The provider settings below are specific to OpenAI Realtime. Support for additional providers may be added in the future.
| Parameter | Type | Required | Description |
|---|---|---|---|
providerConfig.voiceId | string | No | The OpenAI voice to use for the companion's speech output (e.g. alloy, echo, shimmer). |
providerConfig.useGreenVideo | boolean | No | When true, the companion's video stream uses a green-screen background that you can composite in your application. Only applies to WebRTC connections with video enabled. |
providerConfig.settings | object | No | Model and audio processing settings for the session. |
Settings
The providerConfig.settings object lets you fine-tune the model and audio pipeline:
| Parameter | Type | Description |
|---|---|---|
settings.instructions | string | Overrides the companion's system prompt for this session only. Use this to replace the default prompt with session-specific instructions without modifying the companion itself. |
settings.temperature | float | Controls randomness in the companion's responses. Lower values (e.g. 0.3) produce more focused output; higher values (e.g. 0.9) increase variety. |
settings.turnDetection | object | Voice Activity Detection (VAD) configuration.
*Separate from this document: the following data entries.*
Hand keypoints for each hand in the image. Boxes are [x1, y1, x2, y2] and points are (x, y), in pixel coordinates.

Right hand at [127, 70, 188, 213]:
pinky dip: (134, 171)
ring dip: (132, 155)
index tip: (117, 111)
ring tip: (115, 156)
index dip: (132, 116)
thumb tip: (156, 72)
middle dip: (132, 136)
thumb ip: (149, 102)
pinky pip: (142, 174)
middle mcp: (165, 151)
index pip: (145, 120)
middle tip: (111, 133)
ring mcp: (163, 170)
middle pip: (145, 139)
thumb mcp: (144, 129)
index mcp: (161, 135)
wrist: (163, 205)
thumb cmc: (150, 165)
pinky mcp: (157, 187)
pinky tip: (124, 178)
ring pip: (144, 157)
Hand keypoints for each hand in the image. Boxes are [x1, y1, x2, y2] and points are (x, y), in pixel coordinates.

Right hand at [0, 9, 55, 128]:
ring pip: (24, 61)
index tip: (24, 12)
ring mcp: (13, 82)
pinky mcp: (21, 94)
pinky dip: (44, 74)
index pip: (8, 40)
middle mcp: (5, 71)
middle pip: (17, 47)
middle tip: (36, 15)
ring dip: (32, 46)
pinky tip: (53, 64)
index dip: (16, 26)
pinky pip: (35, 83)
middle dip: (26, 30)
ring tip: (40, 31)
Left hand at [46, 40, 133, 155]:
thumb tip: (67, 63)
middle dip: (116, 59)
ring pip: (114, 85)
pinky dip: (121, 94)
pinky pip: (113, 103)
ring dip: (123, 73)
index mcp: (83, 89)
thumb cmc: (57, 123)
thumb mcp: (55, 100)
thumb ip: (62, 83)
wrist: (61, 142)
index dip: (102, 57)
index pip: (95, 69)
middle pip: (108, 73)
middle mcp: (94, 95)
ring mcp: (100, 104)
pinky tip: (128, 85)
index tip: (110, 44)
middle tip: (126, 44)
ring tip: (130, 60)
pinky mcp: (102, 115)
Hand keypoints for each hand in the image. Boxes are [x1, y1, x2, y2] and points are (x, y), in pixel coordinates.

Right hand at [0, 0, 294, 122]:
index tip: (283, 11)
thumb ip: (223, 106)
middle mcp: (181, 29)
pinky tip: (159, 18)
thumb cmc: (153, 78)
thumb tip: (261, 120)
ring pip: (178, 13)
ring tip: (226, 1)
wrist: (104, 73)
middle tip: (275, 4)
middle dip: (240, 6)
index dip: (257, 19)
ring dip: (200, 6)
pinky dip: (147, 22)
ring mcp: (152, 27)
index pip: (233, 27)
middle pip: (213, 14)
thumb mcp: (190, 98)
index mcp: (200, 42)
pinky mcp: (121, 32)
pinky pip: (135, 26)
Controls how the system detects when the user starts and stops speaking. Pass an empty object {} for defaults. |
settings.noiseReduction | object | Noise reduction configuration. Reduces background noise from the user's microphone input. |
Turn detection
The turnDetection object configures Voice Activity Detection (VAD) — how the system decides when the user has started and stopped speaking. This directly affects interruption behavior and response timing.
| Parameter | Type | Description |
|---|---|---|
threshold | float | Activation threshold for detecting speech. Higher values (e.g. 0.8) require louder, clearer speech to trigger; lower values (e.g. 0.3) are more sensitive. |
prefix_padding_ms | integer | Milliseconds of audio to include before detected speech begins. Prevents clipping the start of an utterance. |
silence_duration_ms | integer | Milliseconds of silence required before the system considers the user done speaking. Lower values (e.g. 200) make the agent respond faster; higher values (e.g. 800) wait longer for the user to continue. |
{
"providerConfig": {
"settings": {
"turnDetection": {
"threshold": 0.9,
"prefix_padding_ms": 400,
"silence_duration_ms": 500
}
}
}
}Pass an empty object {} to use the provider's default VAD settings.
Noise reduction
The noiseReduction object accepts a single type field:
| Value | Description |
|---|---|
nearField | Optimized for close-range microphones — laptops, headsets, phones held to the ear. |
farField | Optimized for distant microphones — speakerphones, smart speakers, conference room setups. |
{
"providerConfig": {
"settings": {
"noiseReduction": {
"type": "nearField"
}
}
}
}If you omit noiseReduction, no noise processing is applied. Choose the mode that matches your user's typical microphone distance for best results.